Stay Updated on Developing Stories

McConnell rejects Schumer's call for witnesses at impeachment trial

(CNN) Senate Majority Leader Mitch McConnell on Tuesday rejected calls from Senate Minority Leader Chuck Schumer to allow witnesses at an expected Senate impeachment trial of President Donald Trump.

"We don't create impeachments," McConnell said on the Senate floor. "We judge them."

"The House chose this road. It is their duty to investigate. It is their duty to meet the very high bar for undoing a national election," the Kentucky Republican said. "If they fail, they fail. It is not the Senate's job to leap into the breach and search desperately for ways to get to 'guilty.' That would hardly be impartial justice."

In a letter to McConnell on Sunday, Schumer said he wanted to have four Trump officials testify, including former national security adviser John Bolton and acting White House chief of staff Mick Mulvaney, two people close to Trump's actions on Ukraine who refused to testify in the House investigation.

McConnell also said that Senate Democrats wanting fact witnesses is a sign House Democrats did "sloppy work" in their impeachment inquiry.

"If House Democrats' case is this deficient, this thin, the answer is not for the judge and jury to cure it here in the Senate. The answer is that the House should not impeach on this basis in the first place," McConnell said.

McConnell's rejection of Schumer's request does not mean the question of witnesses is settled. McConnell said the Senate should revisit the issue at some point in the middle of the trial, similarly to how it was handled in the Clinton impeachment trial.

"In President Clinton's trial, we handled procedural issues in two separate Senate resolutions that passed at different times. The first resolution passed unanimously before the trial. It sketched out basic things like scheduling, opening arguments and the timing of a motion to dismiss," he said. "Other, more detailed questions about the middle and the end of the trial, including whether any witnesses would be called, were reserved for a second resolution that was passed in the middle of the trial itself."

That means in the end, which witnesses they want or don't want will be decided by a majority of senators.

Schumer spoke shortly after McConnell and blasted him for not wanting to hear from witnesses who could fill in the holes that were left in the House investigation because Trump prevented his staff from appearing or providing documents.

He pointed to a new Washington Post/ABC poll that showed 71% of Americans, including 64% of Republicans want witnesses at a trial and he had a blunt warning for GOP senators who reject witnesses.

"Senators who oppose this plan will have to explain why less evidence is better than more evidence.

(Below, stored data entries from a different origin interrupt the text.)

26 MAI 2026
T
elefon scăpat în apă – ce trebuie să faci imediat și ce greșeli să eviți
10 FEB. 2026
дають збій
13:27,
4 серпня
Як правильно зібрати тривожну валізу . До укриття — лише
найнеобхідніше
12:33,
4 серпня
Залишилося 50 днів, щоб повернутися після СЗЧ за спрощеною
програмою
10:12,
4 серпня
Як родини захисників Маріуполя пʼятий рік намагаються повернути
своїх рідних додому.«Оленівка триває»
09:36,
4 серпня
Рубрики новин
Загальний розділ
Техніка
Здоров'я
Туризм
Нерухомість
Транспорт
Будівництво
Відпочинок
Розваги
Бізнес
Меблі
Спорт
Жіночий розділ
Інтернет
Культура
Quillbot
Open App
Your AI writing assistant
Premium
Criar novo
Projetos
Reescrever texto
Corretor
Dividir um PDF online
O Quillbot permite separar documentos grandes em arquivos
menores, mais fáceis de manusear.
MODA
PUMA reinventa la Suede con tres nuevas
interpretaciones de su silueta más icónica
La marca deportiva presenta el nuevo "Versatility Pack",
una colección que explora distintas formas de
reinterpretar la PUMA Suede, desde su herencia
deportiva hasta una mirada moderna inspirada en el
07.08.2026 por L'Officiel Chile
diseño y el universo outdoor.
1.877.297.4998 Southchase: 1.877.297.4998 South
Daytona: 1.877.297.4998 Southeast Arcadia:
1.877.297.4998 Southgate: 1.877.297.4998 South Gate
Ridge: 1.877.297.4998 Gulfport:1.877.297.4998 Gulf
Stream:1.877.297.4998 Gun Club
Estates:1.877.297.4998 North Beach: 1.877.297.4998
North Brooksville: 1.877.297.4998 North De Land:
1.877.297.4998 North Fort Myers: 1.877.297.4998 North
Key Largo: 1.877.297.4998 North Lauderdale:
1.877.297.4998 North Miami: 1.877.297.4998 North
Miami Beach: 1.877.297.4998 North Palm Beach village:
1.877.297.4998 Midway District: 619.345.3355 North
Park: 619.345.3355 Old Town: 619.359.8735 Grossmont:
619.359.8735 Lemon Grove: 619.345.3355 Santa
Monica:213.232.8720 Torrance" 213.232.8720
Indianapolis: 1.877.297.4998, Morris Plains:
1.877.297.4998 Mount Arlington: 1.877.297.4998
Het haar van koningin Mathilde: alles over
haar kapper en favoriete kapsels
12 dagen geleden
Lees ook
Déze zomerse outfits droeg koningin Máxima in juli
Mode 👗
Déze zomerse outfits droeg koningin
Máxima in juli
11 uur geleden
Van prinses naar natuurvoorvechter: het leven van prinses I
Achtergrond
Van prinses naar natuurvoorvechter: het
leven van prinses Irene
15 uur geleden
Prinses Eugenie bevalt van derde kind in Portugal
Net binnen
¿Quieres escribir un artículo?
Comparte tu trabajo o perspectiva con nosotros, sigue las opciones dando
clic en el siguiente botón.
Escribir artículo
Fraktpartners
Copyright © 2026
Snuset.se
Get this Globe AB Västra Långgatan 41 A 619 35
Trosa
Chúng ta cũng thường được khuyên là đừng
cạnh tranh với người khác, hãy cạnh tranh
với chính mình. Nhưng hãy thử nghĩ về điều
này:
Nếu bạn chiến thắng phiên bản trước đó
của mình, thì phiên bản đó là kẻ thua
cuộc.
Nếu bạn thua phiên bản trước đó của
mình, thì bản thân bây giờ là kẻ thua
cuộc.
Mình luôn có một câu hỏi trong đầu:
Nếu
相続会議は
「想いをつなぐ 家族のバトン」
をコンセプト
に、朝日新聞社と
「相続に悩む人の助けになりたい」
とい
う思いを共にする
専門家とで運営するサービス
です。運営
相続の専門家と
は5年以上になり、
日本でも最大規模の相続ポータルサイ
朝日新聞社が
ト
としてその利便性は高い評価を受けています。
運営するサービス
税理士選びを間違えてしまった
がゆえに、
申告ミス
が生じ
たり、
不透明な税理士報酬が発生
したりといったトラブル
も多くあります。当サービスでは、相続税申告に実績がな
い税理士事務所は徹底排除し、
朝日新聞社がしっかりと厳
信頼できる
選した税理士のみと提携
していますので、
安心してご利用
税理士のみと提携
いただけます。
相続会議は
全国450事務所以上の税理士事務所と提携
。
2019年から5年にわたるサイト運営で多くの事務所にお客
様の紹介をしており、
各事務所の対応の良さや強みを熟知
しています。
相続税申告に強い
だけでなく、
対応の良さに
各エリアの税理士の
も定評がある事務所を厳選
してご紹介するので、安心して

Again, let me say that to every senator in this room, Democrat and Republican, senators who oppose this plan will have to explain why less evidence is better than more evidence," the New York Democrat said. "And they're going to have to explain that position to a public that is understandably skeptical when they see an administration suppressing evidence and blocking senior officials from telling the truth about what they know."

Schumer hopes to persuade a handful of Republicans to break with McConnell and Trump and provide the votes to force witnesses in a trial. While he needs only four Republicans to do it, there's no evidence yet there are four ready to break.

One of the GOP senators Schumer wants in his corner is Mitt Romney of Utah, a frequent critic of Trump's. Romney said he had no issues with McConnell pushing back on Schumer's request.

"My read of his comments were that he's looking for the same process that was employed during the Clinton impeachment trial, that it would be a two-stage process of setting rules," Romney told CNN.

On the floor, McConnell accused Schumer of releasing his letter as public relations ploy not designed to start real negotiations on the contours of a trial. In return, Schumer slammed McConnell for appearing on Fox's Sean Hannity program Friday, where he discussed to his vision of a trial before consulting with Democrats.

The two men at the center of the Senate trial process, who must devise a common approach, seem far apart.

Nevertheless, they said they intend to meet soon, even as time is running short. The House is set to vote out the impeachment articles Wednesday and a Senate trial is expected in early January.

This story has been updated with additional developments Tuesday.